Kommunales

Die StVO ist irrelavant, "egoistisch" heißt das neue Schlagwort: Radfahrer*innen verteilen in Nürnberg neuerdings Strafzettel an Autos. (Foto: Pelke)

08.12.2021

Nürnberg verschärft den Kampf gegen das Auto

Verkehrspolitik im Sinne der Radfahrenden: Parkplätze sollen noch knapper, Strafzettel noch teurer werden

Ein Kulturkampf tobt auf den Straßen Nürnbergs. Während die wachsende Fahrradfraktion fleißig selbstgebastelte Warnzettel an Falschparkende verteilen, wird im Rathaus eine Politik der knappen Parkplätze und teuren Strafzettel immer beliebter. „Wir wollen die Leute vom Auto auf das Rad bringen. Nur mit Anreizen werden wir das nicht schaffen“, sagt Grünen-Stadtrat Mike Bock. Die Zustimmung für weniger Planstellen im Verkehrsplanungsamt hat sich der verkehrspolitische Sprecher der Grünen mit einer Verschärfung der Knöllchen-Politik vergolden lassen. „Eine bessere Parkraumbewirtschaftung und eine strengere Parkraumüberwachung sind wichtige Punkte für das Gelingen der Verkehrswende“, befindet Mike Bock.

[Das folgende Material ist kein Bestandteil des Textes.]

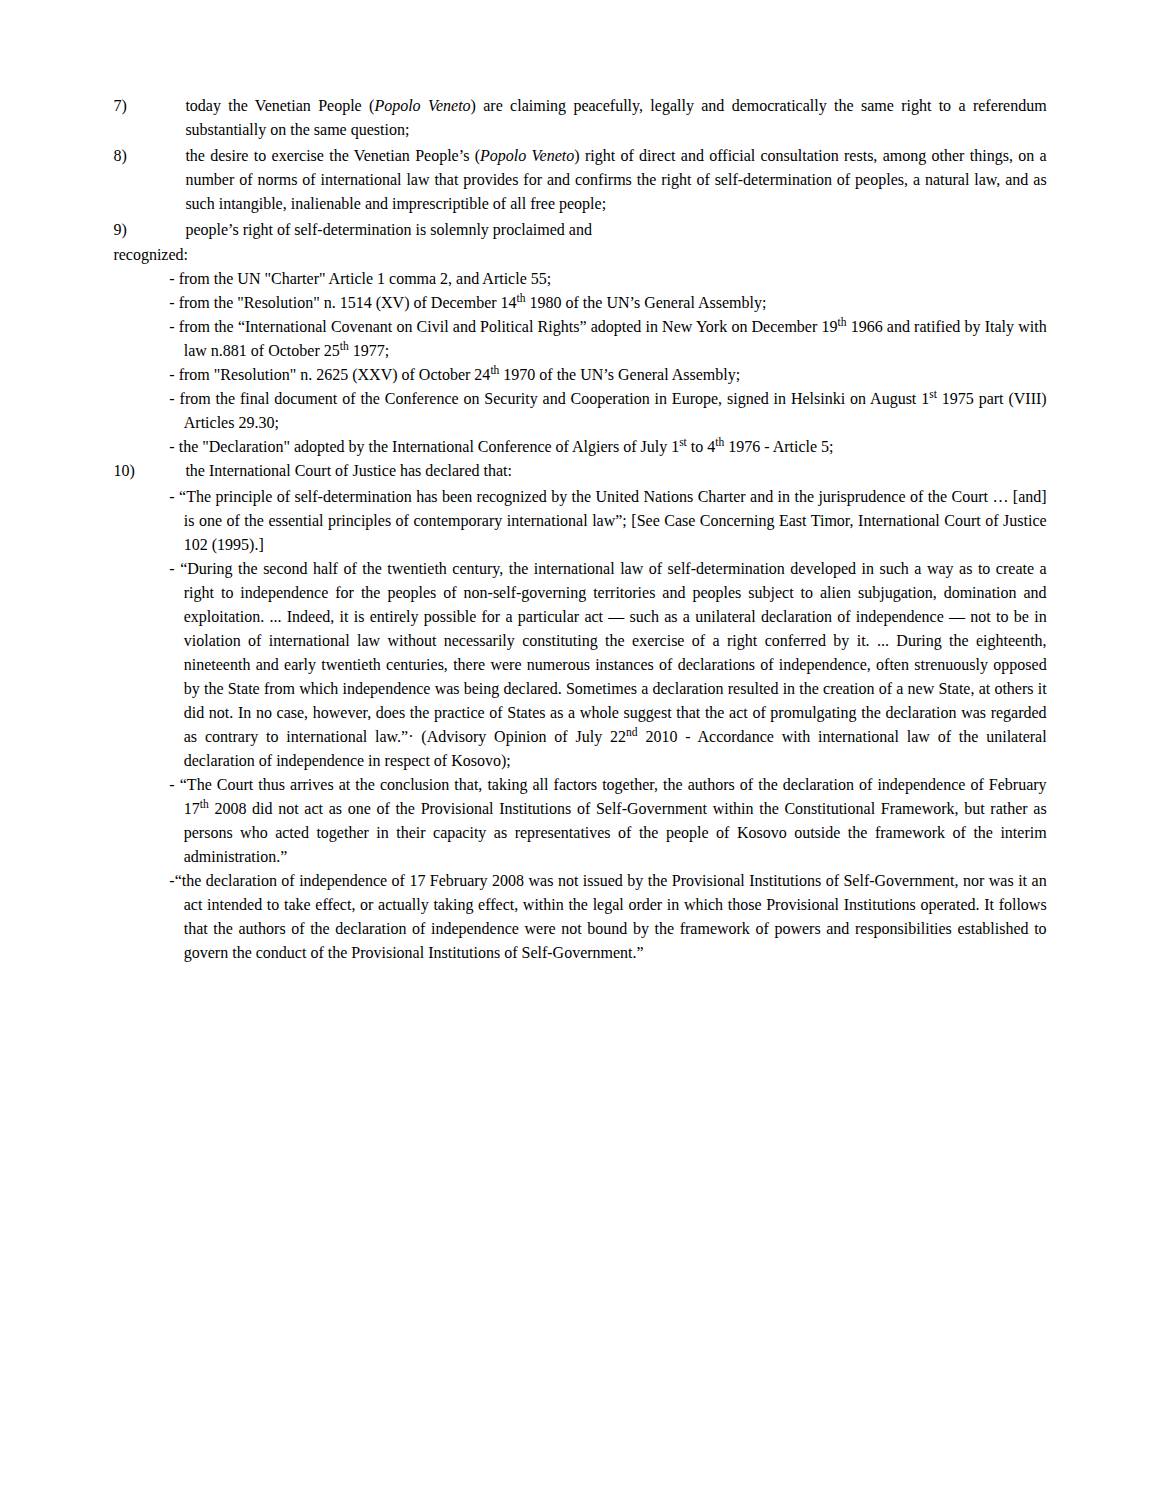7)
today the Venetian People (Popolo Veneto) are claiming peacefully, legally and democratically the same right to a referendum substantially on the same question;
8)
the desire to exercise the Venetian People’s (Popolo Veneto) right of direct and official consultation rests, among other things, on a number of norms of international law that provides for and confirms the right of self-determination of peoples, a natural law, and as such intangible, inalienable and imprescriptible of all free people;
9)
people’s right of self-determination is solemnly proclaimed and
recognized:
- from the UN "Charter" Article 1 comma 2, and Article 55;
- from the "Resolution" n. 1514 (XV) of December 14th 1980 of the UN’s General Assembly;
- from the “International Covenant on Civil and Political Rights” adopted in New York on December 19th 1966 and ratified by Italy with law n.881 of October 25th 1977;
- from "Resolution" n. 2625 (XXV) of October 24th 1970 of the UN’s General Assembly;
- from the final document of the Conference on Security and Cooperation in Europe, signed in Helsinki on August 1st 1975 part (VIII) Articles 29.30;
- the "Declaration" adopted by the International Conference of Algiers of July 1st to 4th 1976 - Article 5;
10)
the International Court of Justice has declared that:
- “The principle of self-determination has been recognized by the United Nations Charter and in the jurisprudence of the Court … [and] is one of the essential principles of contemporary international law”; [See Case Concerning East Timor, International Court of Justice 102 (1995).]
- “During the second half of the twentieth century, the international law of self-determination developed in such a way as to create a right to independence for the peoples of non-self-governing territories and peoples subject to alien subjugation, domination and exploitation. ... Indeed, it is entirely possible for a particular act — such as a unilateral declaration of independence — not to be in violation of international law without necessarily constituting the exercise of a right conferred by it. ... During the eighteenth, nineteenth and early twentieth centuries, there were numerous instances of declarations of independence, often strenuously opposed by the State from which independence was being declared. Sometimes a declaration resulted in the creation of a new State, at others it did not. In no case, however, does the practice of States as a whole suggest that the act of promulgating the declaration was regarded as contrary to international law.”· (Advisory Opinion of July 22nd 2010 - Accordance with international law of the unilateral declaration of independence in respect of Kosovo);
- “The Court thus arrives at the conclusion that, taking all factors together, the authors of the declaration of independence of February 17th 2008 did not act as one of the Provisional Institutions of Self-Government within the Constitutional Framework, but rather as persons who acted together in their capacity as representatives of the people of Kosovo outside the framework of the interim administration.”
-“the declaration of independence of 17 February 2008 was not issued by the Provisional Institutions of Self-Government, nor was it an act intended to take effect, or actually taking effect, within the legal order in which those Provisional Institutions operated. It follows that the authors of the declaration of independence were not bound by the framework of powers and responsibilities established to govern the conduct of the Provisional Institutions of Self-Government.”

Die schwarz-rote-Rathauskoalition hat derweil zugesagt, das Personal der städtischen Parkplatz-Kontrolleur*innen kräftig zu erhöhen. Derzeit sind rund 50 Politessen in der Frankenmetropole unterwegs. Bock hofft, dass die Zahl auf 100 verdoppelt wird. Schwierigkeiten macht allerdings die Personalsuche. Geld dagegen ist genug da, nachdem der Bußgeldkatalog kürzlich kräftig angehoben wurde. Dadurch werde sich das Personal nicht nur praktisch selbst finanzieren, sondern auch noch satte Summen in die Stadtkassen spülen, freut sich Bock, der offen zugibt, gern mal die Polizei zu rufen, um Falschparkende anzuzeigen. „Die Mehreinnahmen werden uns helfen, die Verkehrswende in Nürnberg zu finanzieren.“

 

Denunzieren wird von den Grünen gewünscht


Auch gegen den Einsatz von moderner Technik zur Denunziation hat der Grüne nichts einzuwenden. Doch würden die Anzeigen beispielsweise über Handy-Apps wie Wegeheld den bürokratischen Arbeitsaufwand der Behörden derzeit noch zu stark erhöhen. In der Praxis sei der Einsatz dieser Hilfssheriff-Softwares daher noch ein „zweischneidiges Schwert“.
Von diesem Dilemma berichtet auch Markus Stipp vom Allgemeinen Deutschen Fahrrad-Club: „Wir haben einfach zu viele Falschparker in Nürnberg“, sagt Stipp und erzählt, dass ein Spaziergang mit dem Kinderwagen in dicht bebauten Wohnsiedlungen mit vielen Autos und knappen Stellplätzen schnell zum Hindernisparcours mutiere. Um auf die Problematik aufmerksam zu machen, hat der ADFC kürzlich erneut Gelbe Karten an die Windschutzscheiben geklebt mit der Aufforderung „Das können Sie besser!“. Für Fahrrad-Aktivisten wie Stipp geht es im Endeffekt um die „Umverteilung“ des urbanen Raumes. Noch würden Gelbe Karten verteilt, künftig müssten „egoistische Falschparker“ mit noch saftigeren Geldbußen rechnen. Auch gegen den Einsatz von Anzeigen via Smartphone hat Stipp nichts.

Die Freunde der Drahtesel träumen von einer schönen, neuen Stadt (fast) ohne Autos. Die Zeit für den Umstieg von vier auf zwei Räder sehen Fahrrad-Lobbyisten wie Stipp jetzt endlich gekommen. „Wir sind am Wendepunkt in der Mobilität“, sagt der ADFC-Mann und schwärmt von rad-paradiesischen Zuständen wie in Holland. „Die Distanz ist auch in Nürnberg kein Problem. Es fehlen nur noch die sicheren Radwege, die Lust machen zum Radfahren.“ Er hofft darauf, dass sogar kleine Kinder nach der gelungenen Verkehrswende problemlos mit dem Rad in der Großstadt unterwegs sein können.